Study: Shares a tool to attract and retain staff

Employee shares or options are crucial for tech companies to attract and retain skilled staff, according to Deloitte Touche Tohmatsu, which called for a review on the current treatment of such plans.

          Employee shares or options are crucial for tech companies to attract and retain skilled staff, according to Deloitte Touche Tohmatsu, which called for a review on the current treatment of such plans.

          In an attempt to overcome the exodus of local IT professionals to the US or Europe, technology companies are turning to retention strategies such as employee share and option plans, according to a survey of 400 Australian chief executive officers and managing directors in the sector.

          Respondents rated attracting skilled staff ahead of other concerns such as capital raising, increased competition and new product development.

          Joe Galea, Deloitte technology and telecommunications tax partner, said share option strategies are critical to employee motivation.

          Trends suggest that 90% of growing technology companies prefer to offer employees share or option plans, he says.
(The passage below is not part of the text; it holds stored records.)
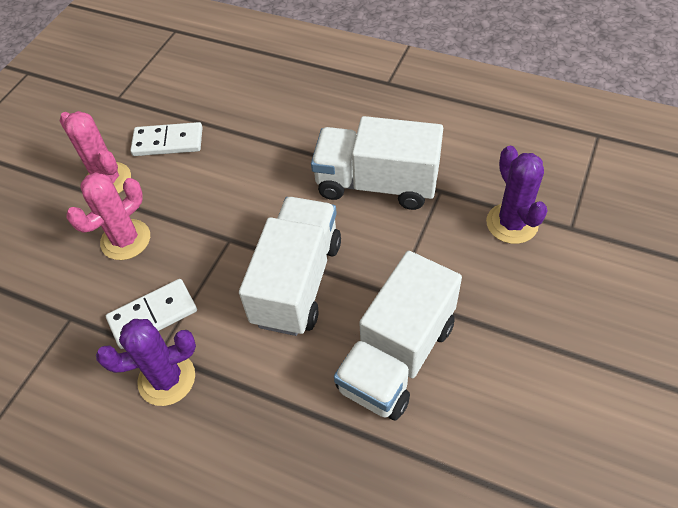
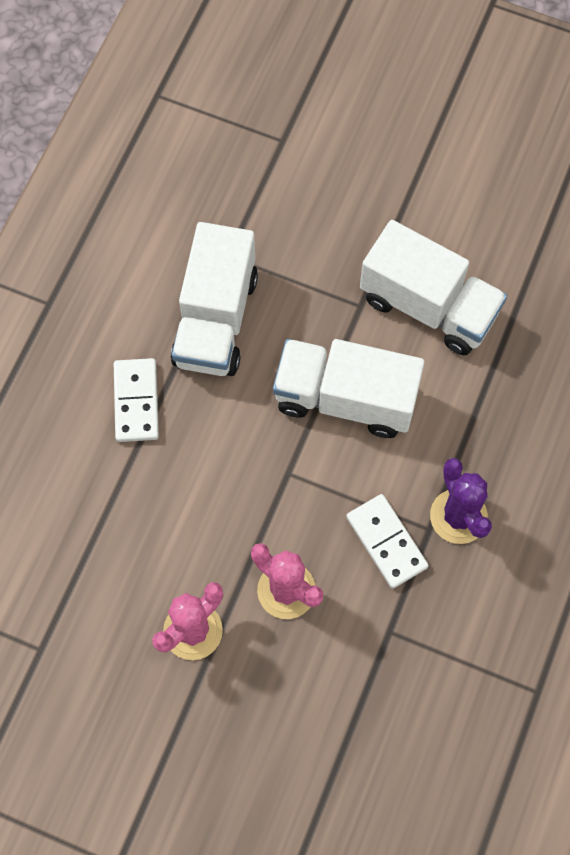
camera: 95 degrees left, 15 degrees up
white domino [130,122,203,156] -> white domino moved to [114,358,159,442]
purple cactus [486,146,548,244] -> none

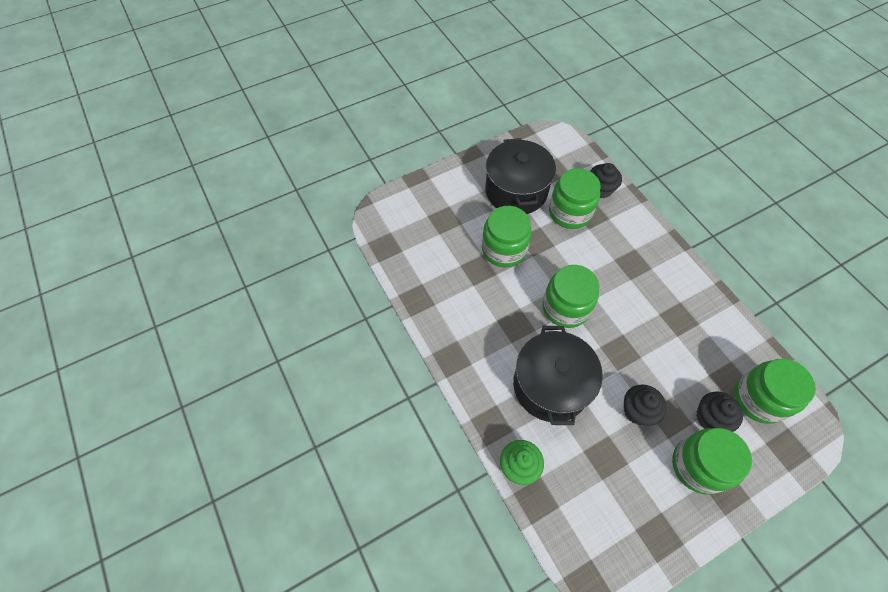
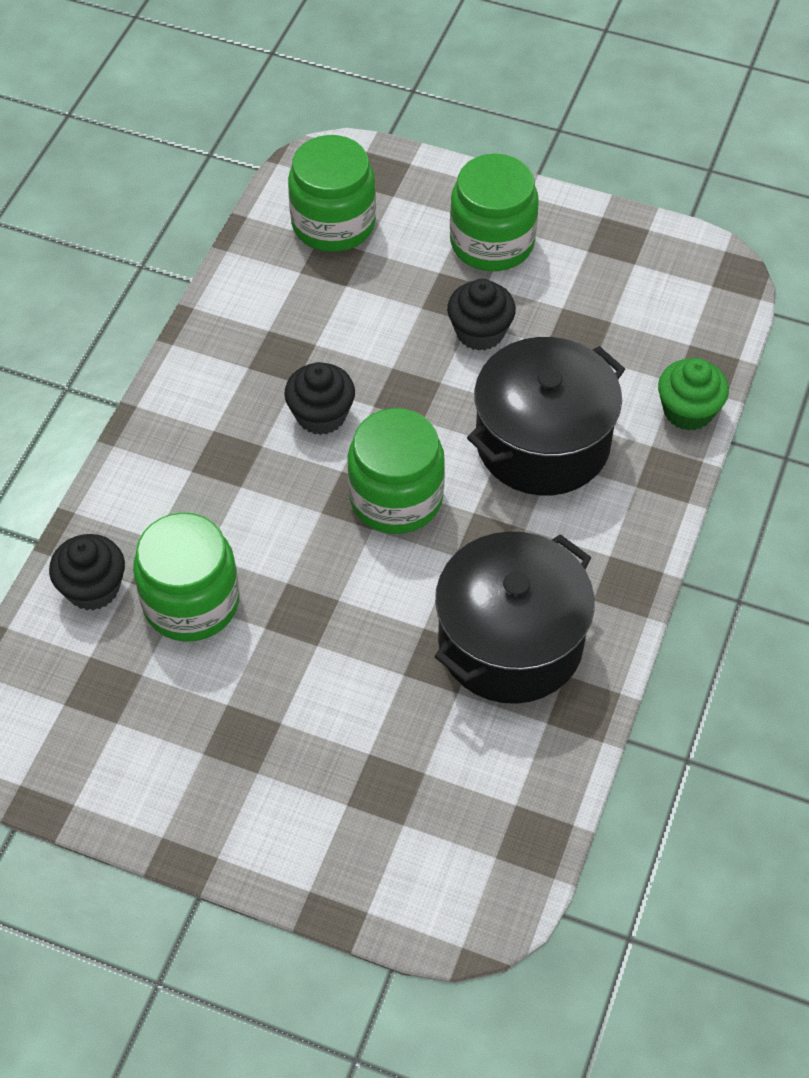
camera: 130 degrees left, 5 degrees down
green jar [482,206,532,267] -> none
black pot [485,138,556,214] -> black pot moved to [434,531,595,704]
black cupcake [696,392,743,432] -> black cupcake moved to [284,362,355,435]

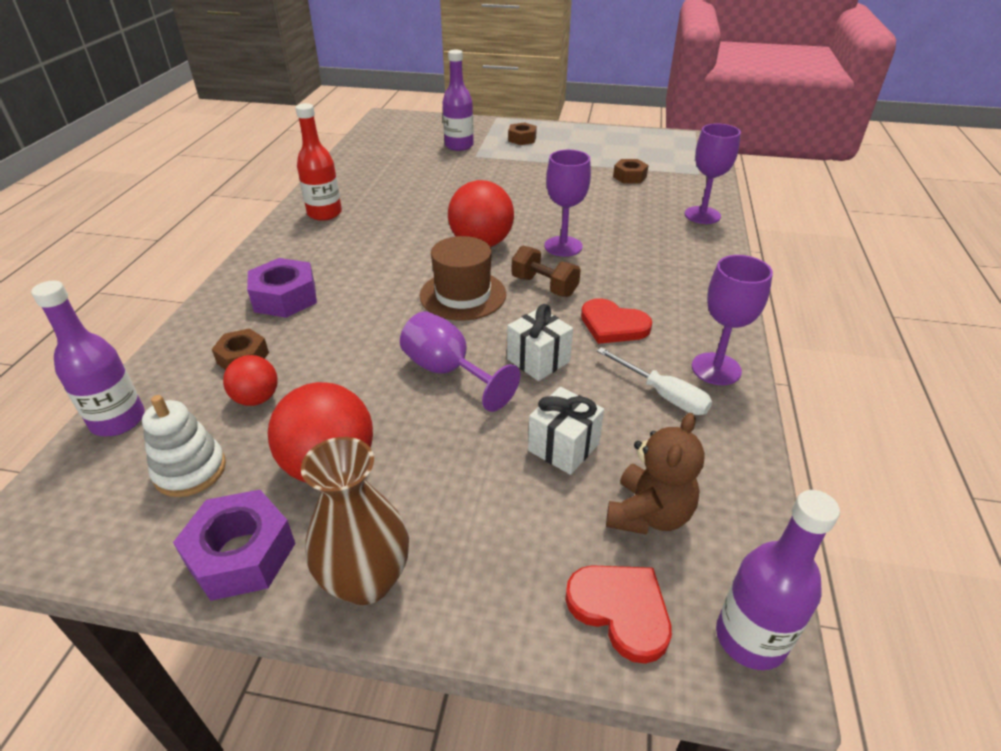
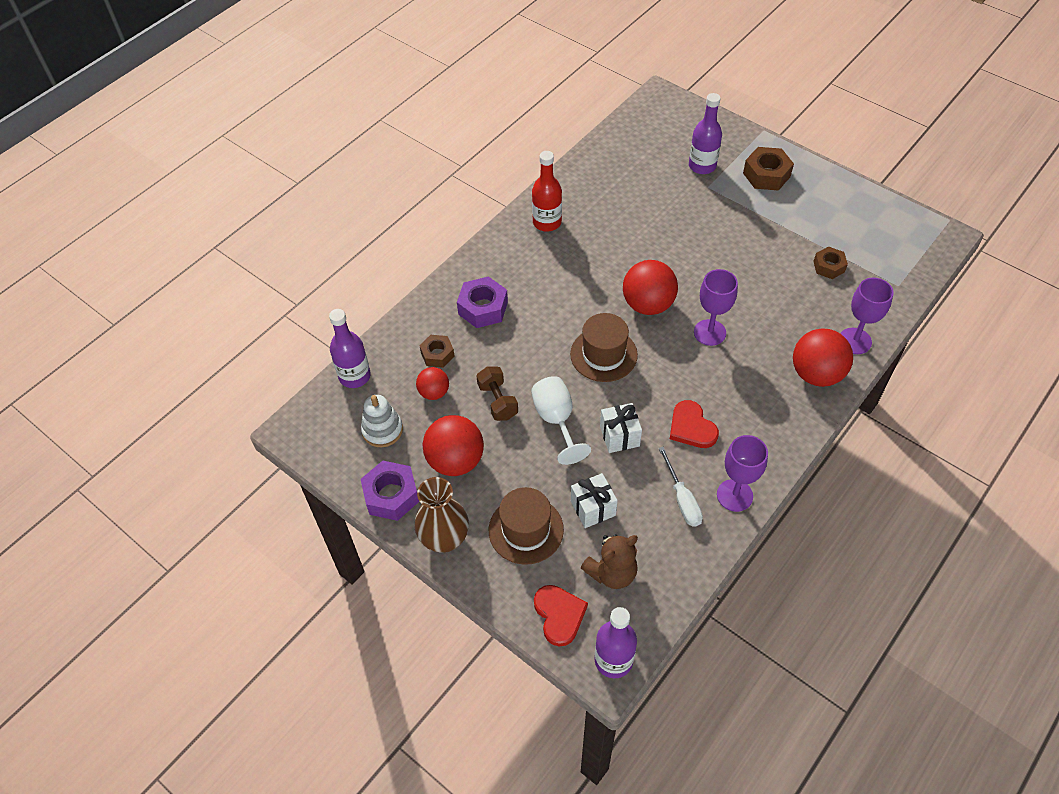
camera: 30 degrees right, 15 degrees up
purple goblet [400,311,520,412] -> white goblet [531,376,591,465]
brown nut [508,122,537,145] -> brown nut [743,147,794,191], size x1.55
brown dumbbell [512,246,581,297] -> brown dumbbell moved to [476,366,518,421]
none -> brown hat [489,487,564,565]
none -> red ball [793,328,853,387]

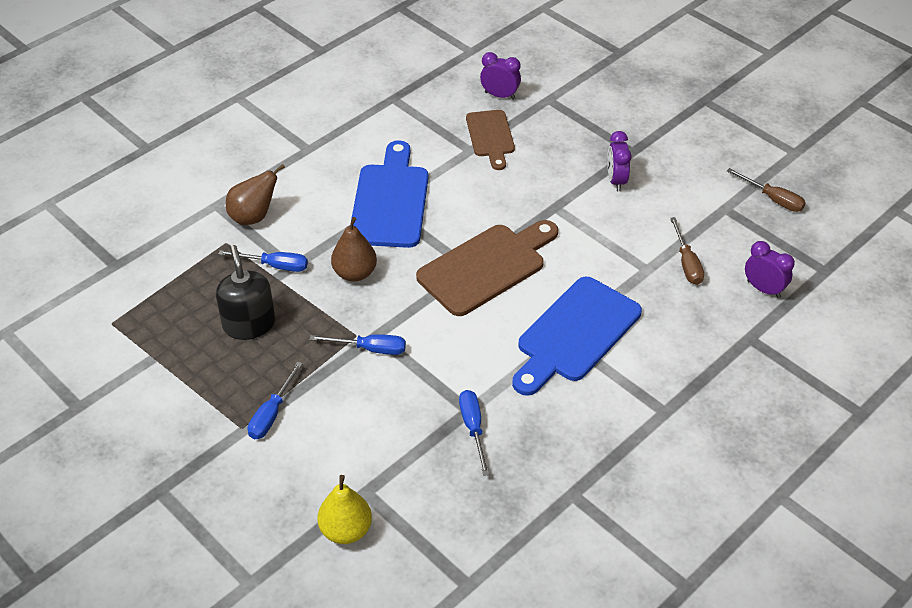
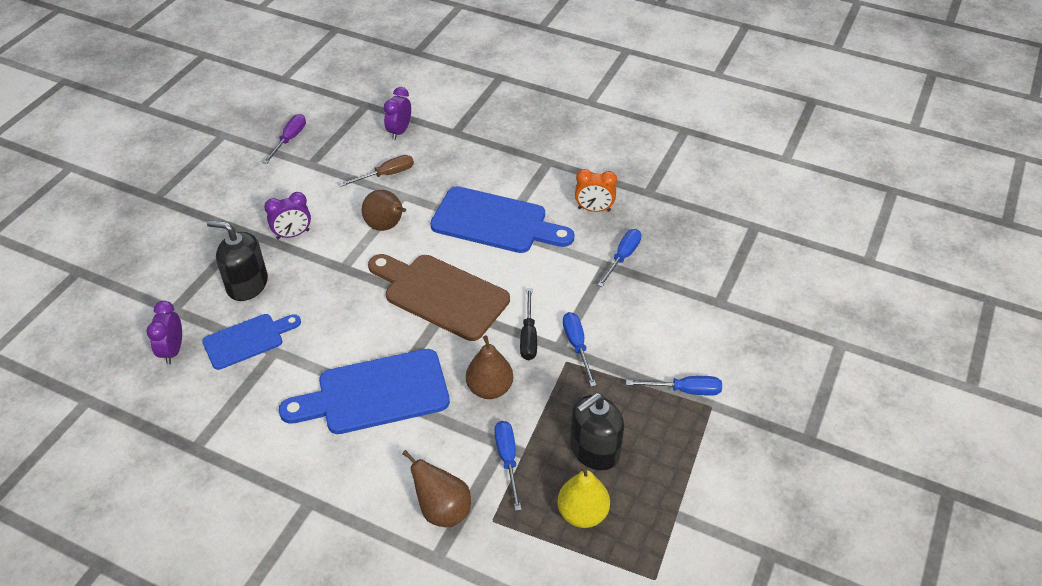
camera: 110 degrees left, 0 degrees up
yellow pear [317,475,372,544] -> yellow pear moved to [557,465,610,528]
blue screwdriver [459,390,489,476] -> blue screwdriver turned 150 degrees clockwise [598,229,641,287]
brown cutting board [466,110,515,170] -> blue cutting board [202,314,301,370]
brown screwdriver [727,168,806,212] -> purple screwdriver [263,114,306,164]
none -> black soap dispenser [207,220,268,301]
none -> brown pear [362,190,406,231]
none -> black screwdriver [520,288,537,360]
none -> orange clock [575,169,617,212]

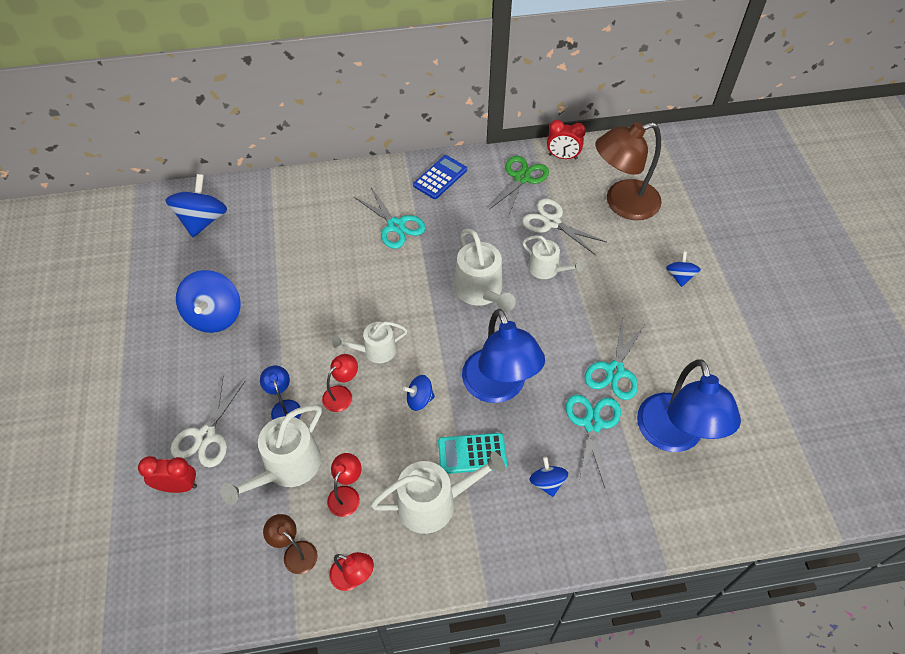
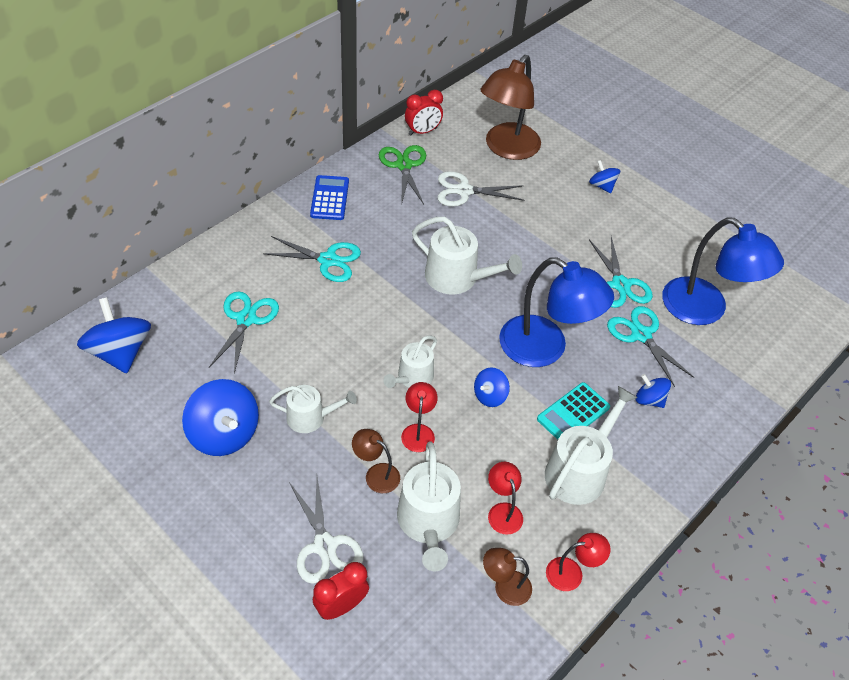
camera: 40 degrees left, 5 degrees down
blue lamp [260,365,301,420] -> brown lamp [352,429,400,493]
white watering can [522,235,584,279] -> white watering can moved to [269,385,357,433]
none -> turquoise scissors [209,291,279,374]

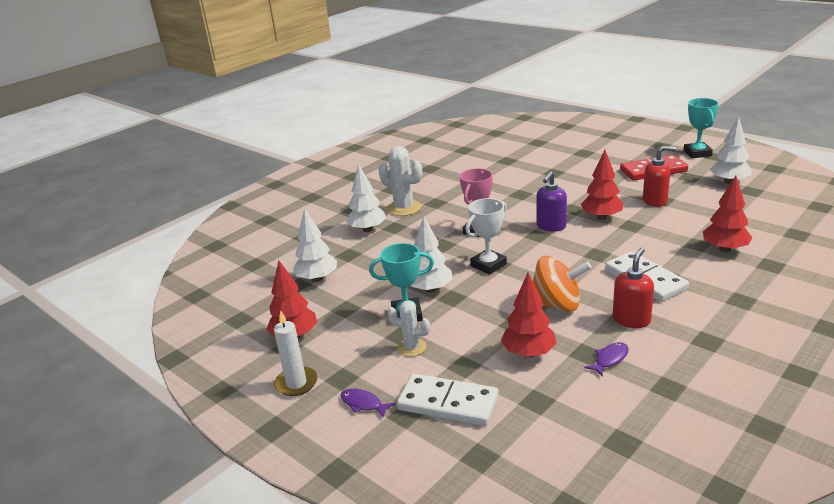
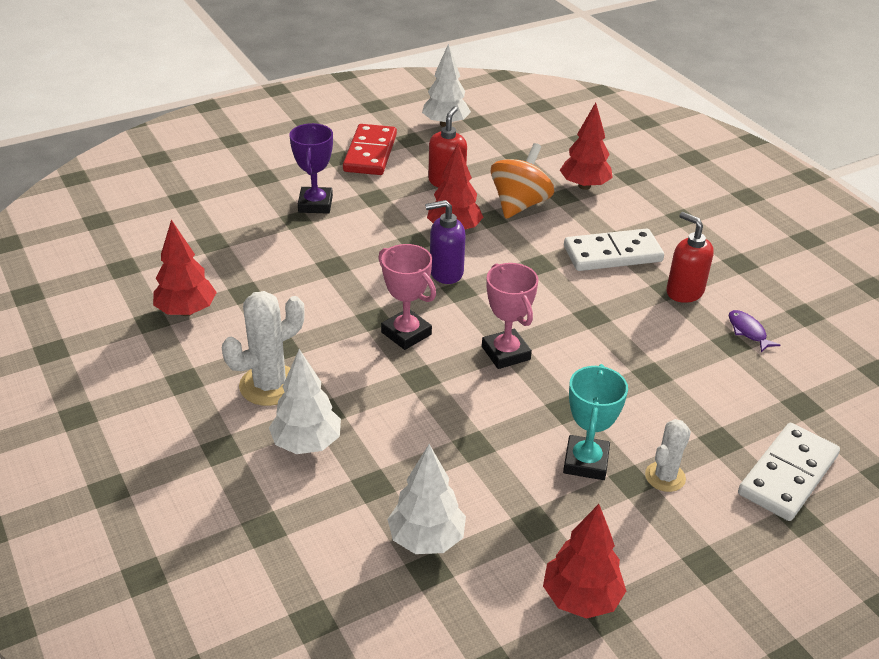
camera: 75 degrees left, 10 degrees up
white candle [274,310,317,396] -> none
purple fish [340,389,395,417] -> none
white tree [410,216,452,293] -> none
white trophy [466,198,507,275] -> pink trophy [482,263,539,369]
red tree [501,272,557,358] -> red tree moved to [153,220,217,316]
orange spinning top [533,256,592,312] -> orange spinning top moved to [491,143,554,219]
purple soap dispenser [537,172,567,232] -> purple soap dispenser turned 120 degrees clockwise [425,200,466,284]
turquoise trophy [683,98,719,158] -> none
none -> purple trophy [289,123,333,214]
          For staff, however, Gordon Little, Deutsche Asset Management's IT director, says employee share or options plans although popular, were not as big a driver as bonuses, training opportunities and the chance to use leading-edge technologies.

          Bruce Lakin, CEO of software and portal developer Prophecy International, says employee share options do play an increasingly significant role in attracting new staff, but what was more fundamental was a competitive salary and stimulating work.

          "(Share option plans) play a role, but not as much in Australian companies as in international or US companies," he says.

          However, Galea believes options plans are vital to the local tech industry to reduce the 'brain drain' and to attract talent.

          "The survey findings reinforce the need to amend the current tax treatment of employee share and option plans," Galea says.

          "At the moment there is limited scope for employees to use the 50% capital gains tax concessions introduced from September 1999, which can come as a shock when employees cash out share gains."